Skeletal landmark data:
- - -

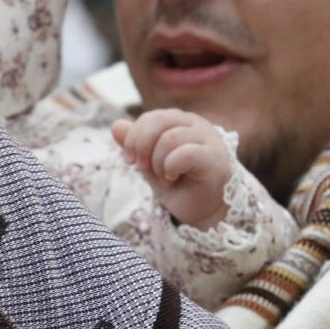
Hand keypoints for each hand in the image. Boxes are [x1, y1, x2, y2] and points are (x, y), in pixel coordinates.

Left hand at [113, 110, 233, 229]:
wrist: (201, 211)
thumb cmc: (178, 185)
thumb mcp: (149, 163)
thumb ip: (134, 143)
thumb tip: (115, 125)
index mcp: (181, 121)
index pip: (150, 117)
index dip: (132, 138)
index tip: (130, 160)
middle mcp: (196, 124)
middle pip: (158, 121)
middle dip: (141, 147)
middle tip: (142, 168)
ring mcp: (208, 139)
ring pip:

- - -

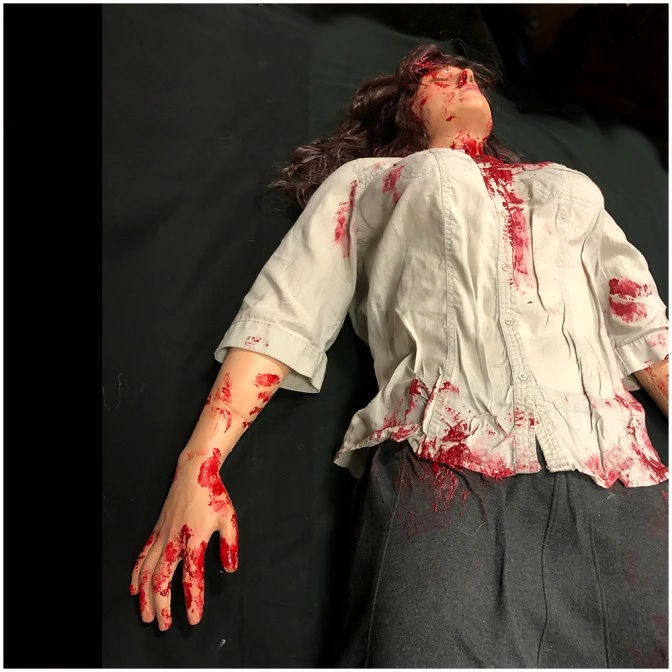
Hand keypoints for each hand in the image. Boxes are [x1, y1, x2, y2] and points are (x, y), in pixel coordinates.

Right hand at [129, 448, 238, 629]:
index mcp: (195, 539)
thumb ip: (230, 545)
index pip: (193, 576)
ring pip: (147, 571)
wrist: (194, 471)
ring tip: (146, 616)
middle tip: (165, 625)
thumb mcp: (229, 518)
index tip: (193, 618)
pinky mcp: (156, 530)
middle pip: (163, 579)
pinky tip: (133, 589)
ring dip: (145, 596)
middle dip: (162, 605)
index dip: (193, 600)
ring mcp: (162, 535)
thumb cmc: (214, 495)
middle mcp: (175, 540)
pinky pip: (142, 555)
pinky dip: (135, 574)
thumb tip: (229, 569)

- - -

* DIRECTIONS: Find the word "ring" in the entries and show each line where it is found.

* YOUR RESPONSE:
ring mcp: (208, 139)
ring pip:
ring pip: (147, 571)
ring tip: (146, 616)
ring dip: (145, 596)
ring mcp: (162, 535)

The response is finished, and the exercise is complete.